→ Activities:
(a) Condense the paragraph of the passage on local eating that begins "Local eating is social" into a shorter version that keeps its main facts.
(b) From the passage on local eating, output the words from "Local eating is" up to and including "things you do.", copied without any change.

→ Text for analysis:
┌──

3. Meet your neighbors.
Local eating is social. Studies show that people shopping at farmers’ markets have 10 times more conversations than their counterparts at the supermarket. Join a community garden and you’ll actually meet the people you pass on the street. Sign up with the 100-Mile Diet Society; we’ll be working to connect people in your area who care about the same things you do.
4. Get in touch with the seasons.
When you eat locally, you eat what’s in season. You’ll remember that cherries are the taste of summer. Even in winter, comfort foods like squash soup and pancakes just make sense–a lot more sense than flavorless cherries from the other side of the world.
5. Discover new flavors.
Ever tried sunchokes? How about purslane, quail eggs, yerba mora, or tayberries? These are just a few of the new (to us) flavors we sampled over a year of local eating. Our local spot prawns, we learned, are tastier than popular tiger prawns. Even familiar foods were more interesting. Count the types of pear on offer at your supermarket. Maybe three? Small farms are keeping alive nearly 300 other varieties–while more than 2,000 more have been lost in our rush to sameness .

└──

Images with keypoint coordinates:
┌──

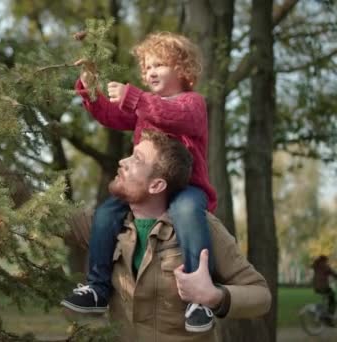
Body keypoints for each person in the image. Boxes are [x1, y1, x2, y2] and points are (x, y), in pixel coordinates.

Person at [61, 32, 218, 332]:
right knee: (107, 212)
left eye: (159, 64)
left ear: (183, 69)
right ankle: (97, 288)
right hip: (144, 190)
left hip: (187, 188)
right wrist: (89, 85)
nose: (150, 72)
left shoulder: (192, 103)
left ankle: (200, 296)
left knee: (186, 213)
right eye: (146, 68)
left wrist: (134, 97)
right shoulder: (145, 106)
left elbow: (176, 117)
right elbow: (109, 114)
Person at [65, 130, 271, 341]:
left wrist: (214, 296)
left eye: (137, 159)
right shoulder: (105, 226)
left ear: (156, 185)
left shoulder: (202, 228)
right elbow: (43, 214)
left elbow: (261, 295)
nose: (122, 161)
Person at [312, 255, 337, 325]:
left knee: (327, 298)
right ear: (324, 260)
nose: (327, 262)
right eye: (326, 261)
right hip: (323, 287)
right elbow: (334, 274)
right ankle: (329, 319)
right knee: (332, 300)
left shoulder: (316, 266)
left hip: (316, 287)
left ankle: (322, 313)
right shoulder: (325, 266)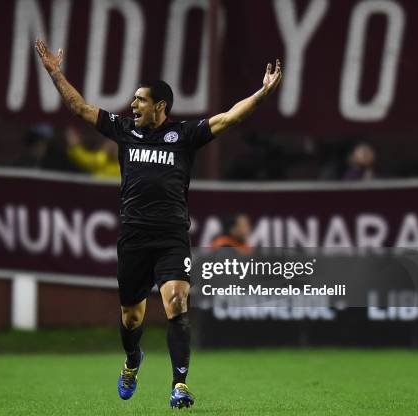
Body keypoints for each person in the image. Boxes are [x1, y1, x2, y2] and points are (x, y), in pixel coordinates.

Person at [35, 39, 282, 409]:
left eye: (140, 99)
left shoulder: (183, 136)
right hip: (133, 237)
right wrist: (55, 73)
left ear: (160, 106)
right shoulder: (123, 129)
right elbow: (80, 108)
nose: (132, 105)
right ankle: (133, 360)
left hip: (171, 237)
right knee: (132, 319)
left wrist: (262, 93)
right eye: (133, 99)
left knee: (177, 301)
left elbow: (230, 117)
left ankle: (179, 385)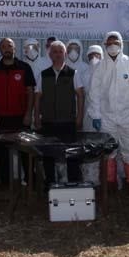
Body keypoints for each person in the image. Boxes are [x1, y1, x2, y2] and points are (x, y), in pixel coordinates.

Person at [90, 31, 129, 193]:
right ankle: (110, 185)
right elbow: (94, 93)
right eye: (110, 43)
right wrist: (96, 115)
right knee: (108, 150)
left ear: (121, 44)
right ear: (104, 45)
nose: (113, 46)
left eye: (116, 43)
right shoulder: (99, 67)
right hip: (107, 117)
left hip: (127, 115)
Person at [0, 37, 36, 187]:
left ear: (15, 48)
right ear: (0, 49)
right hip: (0, 117)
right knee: (2, 152)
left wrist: (28, 114)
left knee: (25, 151)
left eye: (10, 46)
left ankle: (30, 180)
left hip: (21, 117)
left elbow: (30, 92)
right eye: (4, 46)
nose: (7, 48)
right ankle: (5, 182)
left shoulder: (24, 67)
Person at [34, 41, 85, 184]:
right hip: (48, 121)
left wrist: (79, 117)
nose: (57, 54)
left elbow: (81, 95)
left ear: (65, 54)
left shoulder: (73, 73)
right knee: (48, 155)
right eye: (54, 52)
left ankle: (73, 183)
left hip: (68, 121)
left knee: (72, 154)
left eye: (60, 52)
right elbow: (37, 97)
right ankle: (50, 183)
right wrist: (36, 117)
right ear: (50, 55)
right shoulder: (43, 75)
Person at [80, 45, 104, 184]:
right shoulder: (84, 73)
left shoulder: (107, 72)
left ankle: (109, 178)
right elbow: (83, 95)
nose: (94, 58)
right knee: (89, 147)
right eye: (91, 55)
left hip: (106, 115)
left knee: (106, 148)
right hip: (88, 116)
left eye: (97, 55)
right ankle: (90, 179)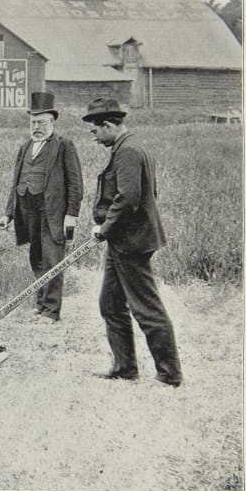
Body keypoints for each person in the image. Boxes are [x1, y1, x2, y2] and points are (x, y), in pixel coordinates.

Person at [83, 97, 183, 387]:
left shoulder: (127, 151)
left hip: (131, 242)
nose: (94, 136)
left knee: (146, 308)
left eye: (95, 130)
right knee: (110, 305)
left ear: (108, 125)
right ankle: (124, 367)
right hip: (122, 241)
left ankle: (169, 374)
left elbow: (128, 198)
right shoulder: (130, 146)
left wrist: (104, 228)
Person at [0, 92, 83, 323]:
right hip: (28, 212)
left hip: (53, 213)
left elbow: (75, 184)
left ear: (52, 122)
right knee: (36, 259)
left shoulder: (64, 145)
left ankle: (51, 312)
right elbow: (15, 183)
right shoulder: (25, 147)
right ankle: (41, 304)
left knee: (53, 260)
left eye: (41, 122)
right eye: (33, 122)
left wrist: (71, 215)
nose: (36, 127)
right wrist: (8, 214)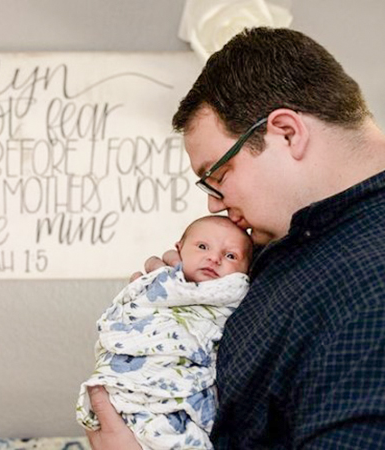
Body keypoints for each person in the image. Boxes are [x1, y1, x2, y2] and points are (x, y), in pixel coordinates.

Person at [86, 27, 385, 449]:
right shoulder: (298, 237)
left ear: (286, 132)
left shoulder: (372, 293)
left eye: (219, 175)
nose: (214, 206)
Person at [77, 216, 253, 449]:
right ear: (179, 250)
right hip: (131, 378)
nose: (214, 258)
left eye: (231, 256)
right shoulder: (159, 283)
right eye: (202, 247)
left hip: (183, 388)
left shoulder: (238, 296)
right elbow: (126, 313)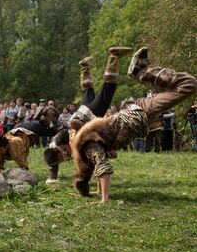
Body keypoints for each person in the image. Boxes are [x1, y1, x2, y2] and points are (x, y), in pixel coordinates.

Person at [70, 47, 197, 202]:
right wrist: (96, 190)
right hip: (137, 115)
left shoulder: (87, 147)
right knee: (180, 87)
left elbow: (102, 167)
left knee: (188, 84)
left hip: (137, 114)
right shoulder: (86, 146)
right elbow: (98, 168)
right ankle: (138, 72)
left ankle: (139, 71)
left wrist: (104, 199)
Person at [43, 47, 134, 183]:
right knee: (88, 91)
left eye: (61, 159)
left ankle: (114, 56)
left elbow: (88, 146)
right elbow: (53, 166)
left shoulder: (66, 143)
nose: (63, 160)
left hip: (89, 118)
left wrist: (107, 150)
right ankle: (84, 66)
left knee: (108, 90)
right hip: (81, 114)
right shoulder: (53, 149)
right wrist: (52, 178)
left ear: (60, 150)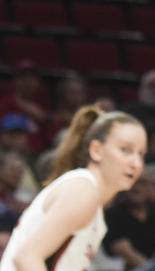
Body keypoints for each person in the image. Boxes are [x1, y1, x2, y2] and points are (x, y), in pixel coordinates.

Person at [0, 105, 146, 271]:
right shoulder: (83, 190)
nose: (136, 163)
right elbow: (26, 258)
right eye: (125, 150)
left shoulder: (91, 197)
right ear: (96, 150)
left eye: (141, 153)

└──

→ Solutions to the problems:
(a) Local eating is social. Studies show that farmers' market shoppers have 10 times more conversations than supermarket shoppers. Joining a community garden lets you meet the people you pass on the street. The 100-Mile Diet Society will work to connect people in your area who care about the same things you do.

(b)
Local eating is social. Studies show that people shopping at farmers’ markets have 10 times more conversations than their counterparts at the supermarket. Join a community garden and you’ll actually meet the people you pass on the street. Sign up with the 100-Mile Diet Society; we’ll be working to connect people in your area who care about the same things you do.